**Objective 1**
Count the lines in the entries that contain the word "pixels". Reply with the number alone.

**Selected extract**
Miyazaki Season: Kiki's Delivery Service (Dir Hayao Miyazaki, 1h 43m, 1989)

I bet you're wondering by now what my favourite Studio Ghibli film is; well, I answered that question about three years ago. It's still Princess Mononoke, a film I've never quite got over since, and which still jockeys for my favourite film of all time, period. Ah, but my second-favourite Studio Ghibli film? Spirited Away? No. Howl's Moving Castle? Third. Any of the four Ghibli films I've reviewed so far in 2023? Also no, though Whisper of the Heart and Nausicaä sit fifth and sixth. Princess Kaguya, or another Isao Takahata film? A mere fourth. No. It may come as a surprise (it does, occasionally for me), that my second favourite Studio Ghibli film is, and will likely always be, Kiki's Delivery Service, the charming, and at some points soul-searching tale of a young witch, Kiki, setting out to make a new life in a new town, and the challenges, triumphs and people she meets along the way.

More than this, though, Kiki's Delivery Service is a film that speaks to me, as it speaks to many artists. musicians, and writers. It is, after all, for all its trappings in the story of a young witch coming of age in a new city, and finding her sense of purpose and place in the world, a film about the creative process, about yoking your passion to the need to put a roof over your head, and how to find passion in what you do when you no longer feel certain about your own creativity. It is also, undeniably, Hayao Miyazaki's writing, his storytelling, at its most charming, all in service to one of Ghibli's great heroines as she goes about making sense of her life. 

The year is 1987, and Ghibli are hard at work making the double bill of Grave of the Fireflies and My Neighbour Totoro, when they are approached by the publisher of a novel for teenage girls; Kiki's Delivery Service, written by the prolific Eiko Kadono, published two years earlier, has been a huge hit, and they want Ghibli to adapt it. Ghibli, however, are struggling to make two films at once, let alone three, but Miyazaki agrees to be the film's producer until a director can be found. However, this search doesn't exactly go to plan: Miyazaki places Sunao Katabuchi, a colleague from his days making anime series in charge, but Katabuchi's script is too dry for Miyazaki's liking and too far from his vision-it will later be revealled that the film's producers will only bankroll the film if Miyazaki is directing.

**Objective 2**
Answer these questions using the review of Kiki's Delivery Service:
(a) Which Studio Ghibli film does the review name as the writer's favorite?
(b) Who wrote the novel that the film adapts?
(c) Whom did Miyazaki first place in charge of the film?

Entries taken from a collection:
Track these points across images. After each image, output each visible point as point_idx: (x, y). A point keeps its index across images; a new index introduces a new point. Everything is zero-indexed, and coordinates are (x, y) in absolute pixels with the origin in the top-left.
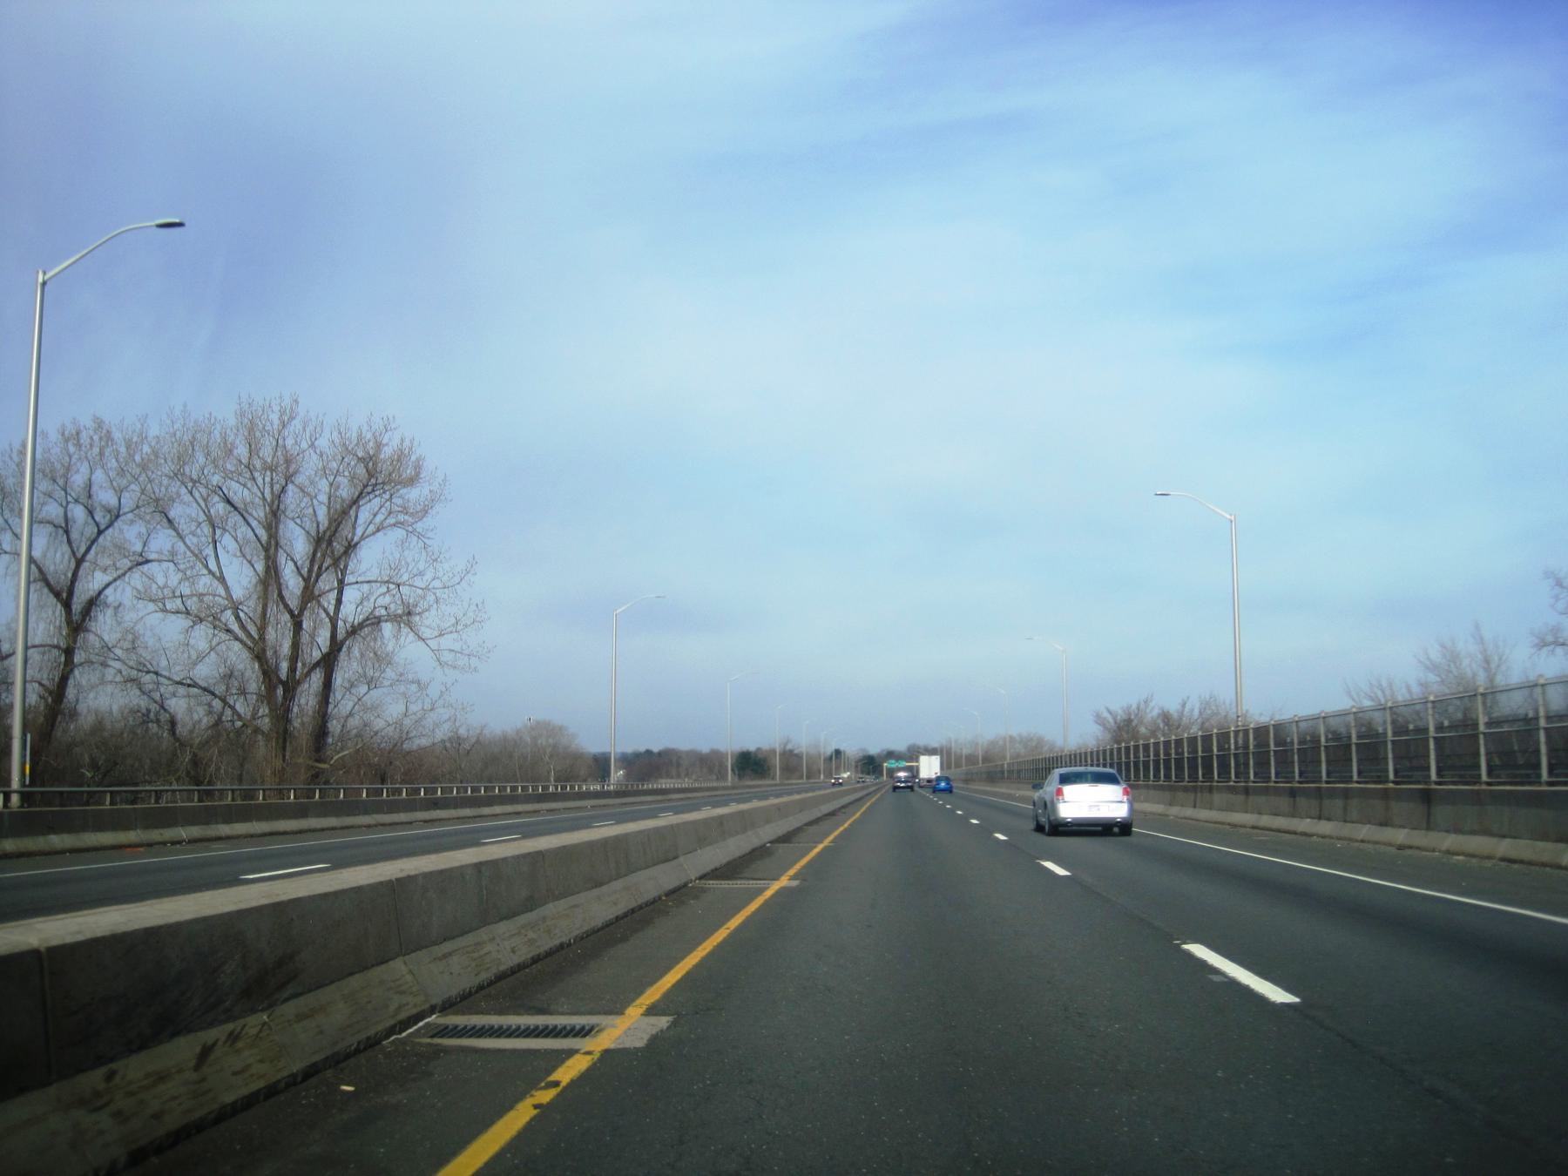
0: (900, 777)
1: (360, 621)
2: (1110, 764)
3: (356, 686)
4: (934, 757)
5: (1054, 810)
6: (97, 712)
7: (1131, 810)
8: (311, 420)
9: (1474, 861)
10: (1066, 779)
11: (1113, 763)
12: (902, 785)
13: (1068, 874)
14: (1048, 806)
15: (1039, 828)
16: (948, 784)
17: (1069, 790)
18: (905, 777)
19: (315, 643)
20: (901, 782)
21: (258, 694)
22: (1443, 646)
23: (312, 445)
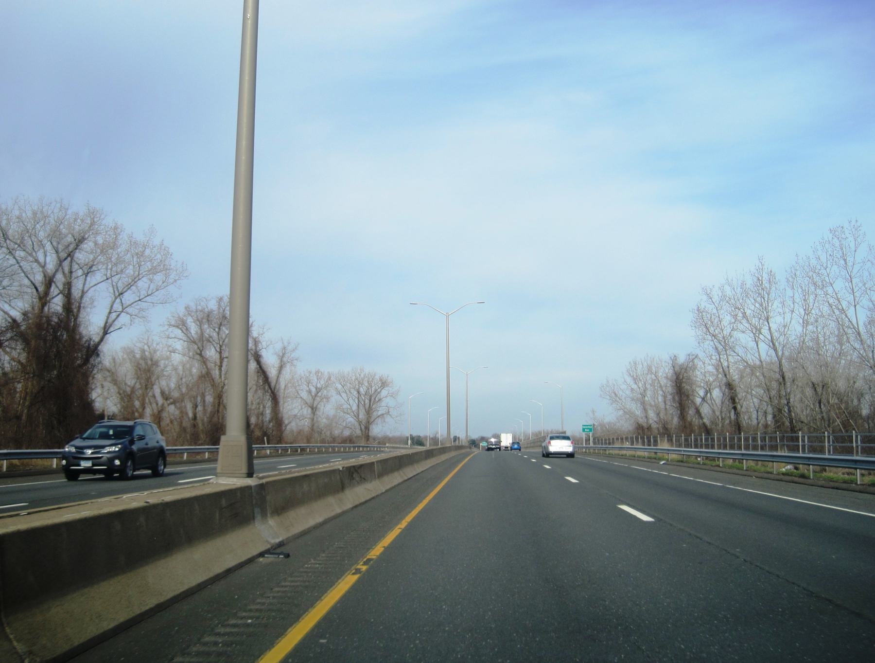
0: (492, 442)
1: (209, 409)
2: (705, 445)
3: (79, 246)
4: (509, 434)
5: (548, 448)
6: (113, 412)
7: (574, 448)
8: (697, 356)
9: (28, 398)
10: (552, 438)
11: (708, 445)
12: (494, 447)
13: (577, 481)
14: (546, 448)
15: (544, 456)
16: (519, 446)
17: (553, 442)
18: (495, 442)
19: (723, 344)
20: (492, 445)
21: (150, 414)
22: (103, 411)
23: (262, 402)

**Problem solution 1**
1

**Problem solution 2**
(a) Princess Mononoke
(b) Eiko Kadono
(c) Sunao Katabuchi